=== YOUR ASSIGNMENT ===
For the records below, print the lines from the line with "focal_35mm: 28" through the line with "focal_mm: 3" exactly as written; include both end lines and exclude the rest.

Intrinsic camera parameters:
»»

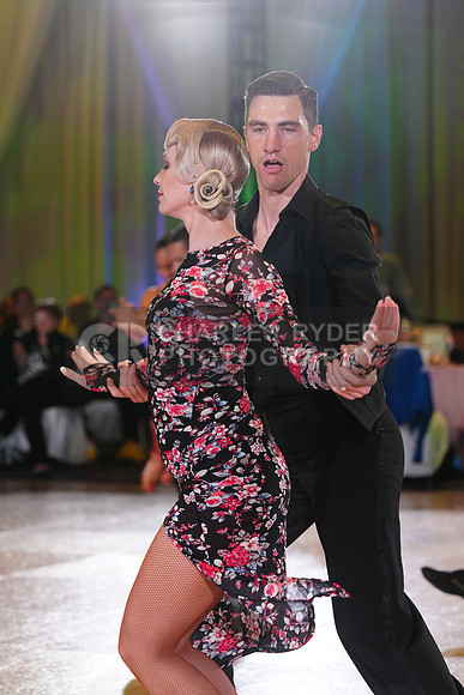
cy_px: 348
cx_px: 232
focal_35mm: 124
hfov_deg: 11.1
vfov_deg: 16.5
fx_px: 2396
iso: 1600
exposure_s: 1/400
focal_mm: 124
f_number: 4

««
»»

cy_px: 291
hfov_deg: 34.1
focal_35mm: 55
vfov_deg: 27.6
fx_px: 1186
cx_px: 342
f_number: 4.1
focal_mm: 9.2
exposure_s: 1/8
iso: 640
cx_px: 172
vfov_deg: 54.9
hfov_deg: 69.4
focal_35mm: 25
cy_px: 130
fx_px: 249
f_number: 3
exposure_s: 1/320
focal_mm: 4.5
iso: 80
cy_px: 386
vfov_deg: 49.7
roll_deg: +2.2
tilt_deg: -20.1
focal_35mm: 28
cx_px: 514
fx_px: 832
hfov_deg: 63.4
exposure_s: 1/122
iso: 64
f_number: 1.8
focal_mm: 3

««
»»

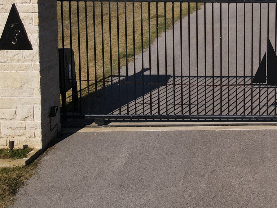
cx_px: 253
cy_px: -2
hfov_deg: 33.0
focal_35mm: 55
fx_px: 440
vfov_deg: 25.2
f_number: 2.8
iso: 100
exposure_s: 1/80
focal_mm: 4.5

««

=== ANSWER TO THE EXERCISE ===
focal_35mm: 28
cx_px: 514
fx_px: 832
hfov_deg: 63.4
exposure_s: 1/122
iso: 64
f_number: 1.8
focal_mm: 3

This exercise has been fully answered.